Abantennarius analis
- Conservation status: Least Concern (IUCN 3.1)

Scientific classification
- Kingdom: Animalia
- Phylum: Chordata
- Class: Actinopterygii
- Order: Lophiiformes
- Family: Antennariidae
- Genus: Abantennarius
- Species: A. analis
- Binomial name: Abantennarius analis L. P. Schultz, 1957
- Synonyms: Antennarius analis (Schultz, 1957) ; Antennatus analis (Schultz, 1957) ;

= Abantennarius analis =

- Authority: L. P. Schultz, 1957
- Conservation status: LC

Species of fish

Abantennarius analis, the tailjet frogfish, tailjet anglerfish or dwarf frogfish, is a species of marine ray-finned fish belonging to the family Antennariidae, the frogfishes. This species is found in the eastern Indian Ocean and the western Pacific Ocean.

==Taxonomy==
Abentennarius snalis was first formally described in 1957 by the American ichthyologist Leonard Peter Schultz with its type locality given as Waikiki Reef off Oahu in the Hawaiian Islands. The 5th edition of Fishes of the World classifies the genus Abantennarius in the family Antennariidae within the suborder Antennarioidei within the order Lophiiformes, the anglerfishes.

==Etymology==
Abantennarius analis has the genus name Abantennarius which prefixes ab, meaning "away from", onto antennarius, a fish of the family Antennaridae. This is an allusion to the gill opening being positioned away from the base of the pectoral fin, which is typically where it is located in frogfishes. The specific name analis means "anal", an allusion to the gill opening being positioned near the base of the anal fin.

==Description==
Abantennarius analis has 3 dorsal spines and a second dorsal fin which is supported by 12, rarely 13, soft rays while the anal fin typically contains 6 or, typically, 7 soft rays. The illicium is double the length of the second dorsal spine with an elongated esca which has a number of filamentous appendages and darl swellings at its base. The openings to the gills are located quite far back next to the base of the anal fin. It does not have a caudal peduncle. The rear parts of the dorsal and anal fin are connected to the caudal fin by a membrane. The pectoral fins are prehensile and have a joint which resembles an elbow. The skin has a dense covering of forked spines. The overall colour is mottled light grey with a yellowish hue on the fins. The tailjet frogfish has a maximum published standard length of 7.8 cm.

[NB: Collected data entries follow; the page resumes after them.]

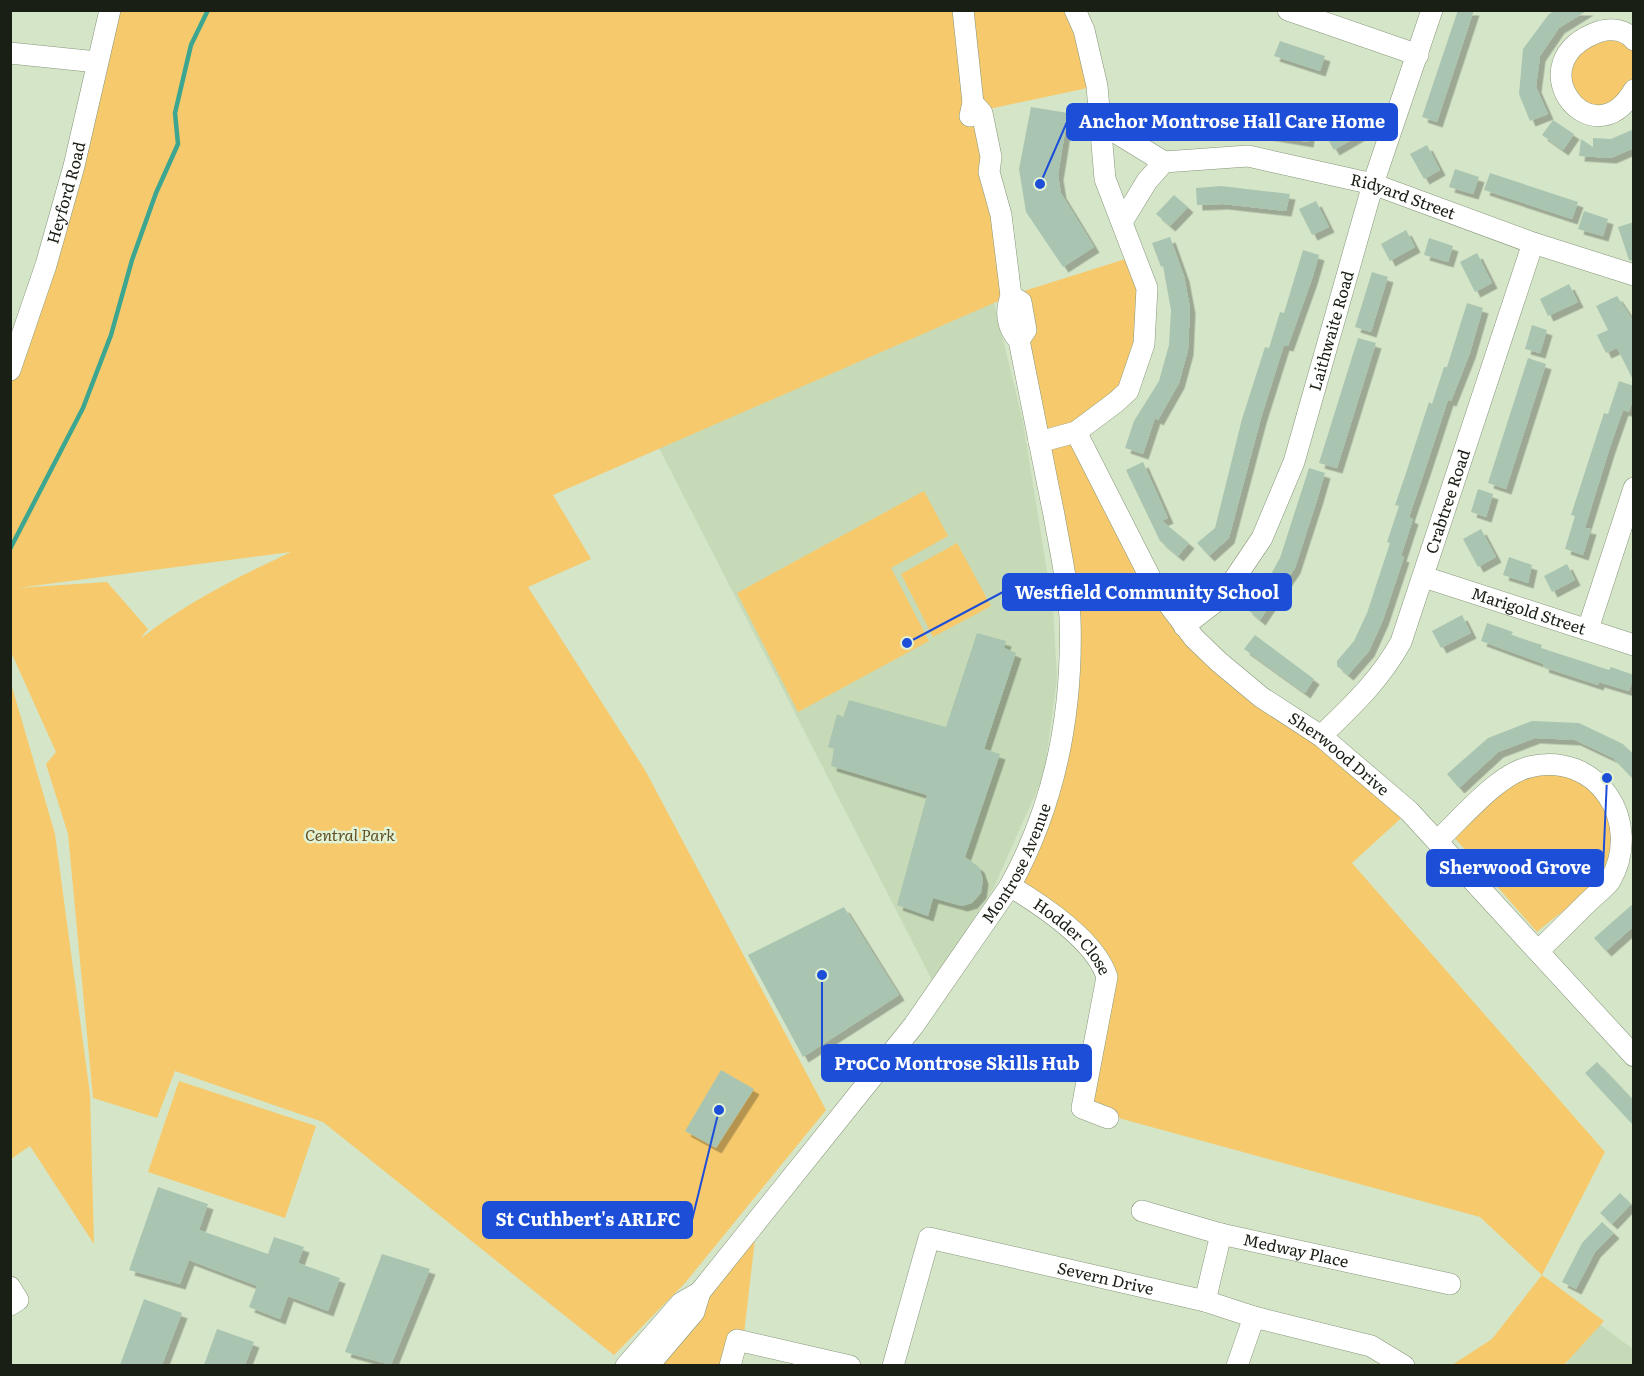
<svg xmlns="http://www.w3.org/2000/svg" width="1644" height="1376" font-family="Literata,serif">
  <defs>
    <filter id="shadow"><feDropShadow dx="5.5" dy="5.5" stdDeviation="0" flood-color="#0004"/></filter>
  </defs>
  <rect width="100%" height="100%" fill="#d5e5c8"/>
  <g fill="#c7dab8">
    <polygon points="994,302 1023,422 1053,609 1057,678 1044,775 993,889 933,982 659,448"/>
    <polygon points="1599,1324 1633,1349 1633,1365 1565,1366 1583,1338"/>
  </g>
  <g fill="#f6ca6c" fill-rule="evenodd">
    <path d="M107 11H1071L1097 86 975 112 1011 295 1135 256 1145 326 1116 402 1076 432 1123 528 1219 662 1409 811 1352 863 1605 1152 1542 1275 1604 1321 1564 1365H1452L1492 1339 1542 1275 1480 1217 1082 1108 1105 971 1010 886 1056 771 1070 617 1010 296 553 495 591 559 528 587 645 770 826 1110 685 1283 614 1355 323 1122 175 1071 157 1118 93 1098 68 834 46 764 56 752 11 652 10 370ZM291 552C236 578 189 601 140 639L148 629 107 582 17 588Z"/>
    <polygon points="1584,40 1633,40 1633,90 1628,100 1580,111 1564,62"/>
    <polygon points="924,491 948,536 891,568 929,641 798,712 737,593"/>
    <polygon points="957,543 991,606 933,637 901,574"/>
    <polygon points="10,680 55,834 90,1094 94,1244 30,1146 11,1159"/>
    <path d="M1556 773C1566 777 1581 780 1590 787 1616 810 1618 853 1597 880 1584 898 1555 916 1537 932L1453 836 1510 785 1528 776Z"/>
    <polygon points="179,1081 316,1126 285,1218 148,1172"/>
    <polygon points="757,1222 744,1334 735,1365 650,1366"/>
  </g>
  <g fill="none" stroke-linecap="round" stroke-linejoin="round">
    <polyline stroke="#3da690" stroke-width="4.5" points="10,549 83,408 111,335 132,260 156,193 178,144 175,113 191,45 208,10"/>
  </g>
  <g fill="#a9c5b1" filter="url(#shadow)">
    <polygon points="1458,10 1474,10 1437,122 1422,117"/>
    <polygon points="1556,10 1588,10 1559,28 1540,56 1536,87 1548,114 1530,121 1519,94 1523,49 1549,14"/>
    <polygon points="1280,41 1325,56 1320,71 1274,56"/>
    <polygon points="1031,107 1068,113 1058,175 1061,193 1094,247 1063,267 1026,212 1019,169"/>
    <polygon points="1240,114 1311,125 1308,142 1254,133 1206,132 1206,134 1174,135 1174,115"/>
    <polygon points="1356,115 1365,132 1334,150 1324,133"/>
    <polygon points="1553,120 1574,134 1563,150 1542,135"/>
    <polygon points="1634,129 1634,148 1611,158 1579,156 1581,139 1593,147 1593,138 1611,139"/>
    <polygon points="1427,145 1440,170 1424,179 1410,154"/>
    <polygon points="1455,169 1479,177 1473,194 1449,187"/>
    <polygon points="1490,173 1578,202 1572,219 1484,190"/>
    <polygon points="1221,186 1290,194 1286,211 1223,204 1197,205 1196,188"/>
    <polygon points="1174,195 1188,207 1170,226 1156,214"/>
    <polygon points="1316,201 1329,227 1312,235 1299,209"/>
    <polygon points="1584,211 1608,219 1603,236 1578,229"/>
    <polygon points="1634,222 1634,261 1629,260 1618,227"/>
    <polygon points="1406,230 1415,247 1390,261 1381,244"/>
    <polygon points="1170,237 1184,276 1190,308 1188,350 1179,383 1158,420 1155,418 1143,454 1125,448 1134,421 1159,381 1169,345 1171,310 1163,266 1161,267 1152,243"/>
    <polygon points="1429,238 1453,246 1448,262 1424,255"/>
    <polygon points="1303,250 1319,255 1312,279 1288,346 1284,345 1261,418 1229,538 1209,556 1197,543 1215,528 1242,419 1265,347 1269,348 1280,312 1284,313"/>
    <polygon points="1477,253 1492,283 1475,292 1460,262"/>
    <polygon points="1372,272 1388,277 1371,332 1355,327"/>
    <polygon points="1569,284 1578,302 1548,316 1540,299"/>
    <polygon points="1617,296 1634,322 1634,382 1617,348 1606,353 1597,335 1608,330 1596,306"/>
    <polygon points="1467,303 1483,308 1470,353 1451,401 1448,400 1424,473 1409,517 1413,519 1401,556 1404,557 1383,620 1369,651 1348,675 1337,666 1337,661 1354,641 1367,613 1390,543 1387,542 1399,506 1395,505 1405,476 1429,402 1432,404 1444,367 1447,367"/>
    <polygon points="1532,325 1547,330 1540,353 1525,349"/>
    <polygon points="1358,338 1376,343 1337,468 1319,463"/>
    <polygon points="1528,358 1546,364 1506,489 1488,483"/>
    <polygon points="1619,381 1634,386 1634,396 1629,412 1623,410 1610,447 1585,528 1591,529 1583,555 1565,549 1575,516 1571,515 1604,413 1608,414"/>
    <polygon points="1143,462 1168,518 1162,521 1189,543 1178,556 1160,541 1126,470"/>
    <polygon points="1309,468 1325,473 1318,497 1295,568 1260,620 1247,609 1261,592 1280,558"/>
    <polygon points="1478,489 1493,494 1486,517 1471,512"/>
    <polygon points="1481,529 1496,557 1478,567 1463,539"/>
    <polygon points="1509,557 1532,565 1528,583 1503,575"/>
    <polygon points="1567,564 1575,580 1552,592 1544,576"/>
    <polygon points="1462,615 1471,633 1441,648 1432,631"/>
    <polygon points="1487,623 1513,632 1511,635 1542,645 1541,648 1609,670 1611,667 1634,675 1629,691 1599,682 1598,685 1543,667 1544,664 1481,641"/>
    <polygon points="977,633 1006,641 1004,648 1016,653 984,749 1000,754 965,857 979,867 983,879 981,893 972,903 962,906 933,898 928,916 897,905 927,795 831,766 834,749 828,747 837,714 843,717 849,700 946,727"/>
    <polygon points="1255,635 1314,679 1305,693 1244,649"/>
    <polygon points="1532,721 1579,723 1623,744 1634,755 1634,780 1613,758 1575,740 1535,738 1498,752 1459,788 1447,774 1488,738"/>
    <polygon points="1634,903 1634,926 1606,951 1594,938"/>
    <polygon points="844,907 899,995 803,1057 748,955"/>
    <polygon points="1597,1062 1634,1101 1634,1126 1585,1073"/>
    <polygon points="721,1070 754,1089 716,1148 685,1131"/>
    <polygon points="158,1187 208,1204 199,1230 268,1254 274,1237 304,1247 298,1263 340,1278 328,1311 288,1296 280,1319 249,1307 257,1286 189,1260 180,1284 129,1270"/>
    <polygon points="1620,1193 1631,1204 1612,1224 1600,1213"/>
    <polygon points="1602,1222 1614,1233 1595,1252 1576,1289 1562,1282 1582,1243"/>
    <polygon points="382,1254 430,1269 391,1365 345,1352"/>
    <polygon points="144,1299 182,1313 162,1365 120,1365"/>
    <polygon points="217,1329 254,1342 245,1365 204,1365"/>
  </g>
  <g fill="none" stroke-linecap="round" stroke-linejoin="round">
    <defs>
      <g id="minor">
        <polyline points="963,10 973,103 970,116"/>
        <polyline points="1288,10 1418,55"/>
        <path d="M1634 40C1626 30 1612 28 1601 31 1513 60 1592 163 1634 90"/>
        <polyline points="10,53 97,62"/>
        <polyline points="1102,124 1164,162"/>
        <path id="s1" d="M1122 222 1147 181 1164 162 1248 156 1373 184 1533 243 1634 275"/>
        <polyline points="1011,296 1021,302 1026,330 1019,340"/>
        <path id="s2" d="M10 370 46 265 74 166 110 10"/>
        <path id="s3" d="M1076 432 1154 585 1194 638 1219 662 1261 697 1321 736 1409 811 1634 1056"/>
        <polyline points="1039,442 1076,432 1116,402 1128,391 1144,344 1147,288 1105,179 1097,86 1084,30 1075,10"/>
        <path id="s4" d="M1424 577 1634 645"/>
        <path id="s5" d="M1184 626 1223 596 1262 538 1294 462 1373 184 1432 10"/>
        <polyline points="1588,629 1634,488"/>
        <path id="s6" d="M1321 736C1352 706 1380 680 1401 642L1533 243"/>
        <path d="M1437 841C1462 818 1497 775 1529 767 1597 750 1644 822 1610 881 1604 889 1594 896 1587 903 1571 919 1555 935 1538 951"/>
        <path id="s7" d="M1010 886C1043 906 1095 940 1107 977L1082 1108 1108 1118"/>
        <path id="s8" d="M1142 1211 1221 1234 1450 1284"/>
        <polyline points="10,1287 18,1300 10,1305"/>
        <polyline points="1205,1301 1221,1234"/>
        <path id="s9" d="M626 1366 681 1303 700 1292 914 1025 1010 886C1055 804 1073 712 1070 618 1068 584 1060 549 1054 515 1042 457 1031 399 1019 340 1007 328 1005 312 1011 296L1001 215 989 172 991 157 982 113 973 103"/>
        <polyline points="648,1366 694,1312 700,1292"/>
        <polyline points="730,1366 737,1340 850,1366"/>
        <path id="s10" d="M893 1366 929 1238 1205 1301 1254 1317 1371 1346 1404 1366"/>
        <polyline points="1237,1366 1254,1317"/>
      </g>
    </defs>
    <use href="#minor" stroke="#87967b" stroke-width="22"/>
    <use href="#minor" stroke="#fff" stroke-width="21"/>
  </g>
  <g text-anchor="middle" stroke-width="5" stroke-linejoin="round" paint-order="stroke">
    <g font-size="16" fill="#191f14" stroke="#e2f2d5">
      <text dy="6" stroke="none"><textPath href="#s2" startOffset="186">Heyford Road</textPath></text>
      <text dy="6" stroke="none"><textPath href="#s1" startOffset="318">Ridyard Street</textPath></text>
      <text dy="6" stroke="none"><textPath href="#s5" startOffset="338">Laithwaite Road</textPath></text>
      <text dy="6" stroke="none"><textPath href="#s6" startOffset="272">Crabtree Road</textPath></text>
      <text dy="6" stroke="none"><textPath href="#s4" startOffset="110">Marigold Street</textPath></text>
      <text dy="6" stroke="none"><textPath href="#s3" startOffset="424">Sherwood Drive</textPath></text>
      <text dy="6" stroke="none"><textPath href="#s9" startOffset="640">Montrose Avenue</textPath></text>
      <text dy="6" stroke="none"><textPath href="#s7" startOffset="81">Hodder Close</textPath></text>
      <text dy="6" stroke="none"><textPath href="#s8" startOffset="159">Medway Place</textPath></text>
      <text dy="6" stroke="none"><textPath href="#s10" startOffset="314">Severn Drive</textPath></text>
    </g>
    <g font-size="16" font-style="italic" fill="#624f26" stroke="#e2f2d5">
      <text x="350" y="841">Central Park</text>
    </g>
  </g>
  <path fill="none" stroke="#1d4ed8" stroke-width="2" d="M1040 184L1067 122M907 643L1003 592M1607 778L1603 868M822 975L822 1063M719 1110L692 1220"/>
  <g fill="#1d4ed8" stroke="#e2f2d5" stroke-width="2">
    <circle cx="1040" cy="184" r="6"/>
    <circle cx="907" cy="643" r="6"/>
    <circle cx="1607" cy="778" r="6"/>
    <circle cx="822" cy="975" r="6"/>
    <circle cx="719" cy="1110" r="6"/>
  </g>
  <g fill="#1d4ed8" stroke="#1d4ed8" stroke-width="2">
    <rect x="1067" y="104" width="330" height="36" rx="6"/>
    <rect x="1003" y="574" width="288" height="36" rx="6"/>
    <rect x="1427" y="850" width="176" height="36" rx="6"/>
    <rect x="822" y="1045" width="269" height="36" rx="6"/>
    <rect x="483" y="1202" width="209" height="36" rx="6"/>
  </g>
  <g font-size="18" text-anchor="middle" font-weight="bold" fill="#fff">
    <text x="1232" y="128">Anchor Montrose Hall Care Home</text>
    <text x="1147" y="599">Westfield Community School</text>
    <text x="1515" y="874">Sherwood Grove</text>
    <text x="957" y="1070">ProCo Montrose Skills Hub</text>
    <text x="588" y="1226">St Cuthbert's ARLFC</text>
  </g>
  <rect width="1644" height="1376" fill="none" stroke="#191f14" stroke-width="24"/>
</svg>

==Distribution and habitat==
Abantennarius analis is found in the eastern Indian and Western Pacific Oceans. It ranges from Cartier Island, Christmas Island and Rowley Shoals north as far as the Ryukyu Islands and east to the Society Islands and Hawaii. The tailjet frogfish is associated with reefs at depths between 2 and 21 m, where they shelter in tidal pools, among rubble and in crevices.

==Biology==
Abantennarius analis is a gonochoristic species which has external fertilisation. The females lay the 1mm diameter eggs in a pelagic raft, this contains thousands of eggs within a gelatinous mass that floats. They are ambush predators, using the first dorsal spine to lure prey within striking range of the mouth. They can vary their colour and pattern to camouflage themselves with the environment.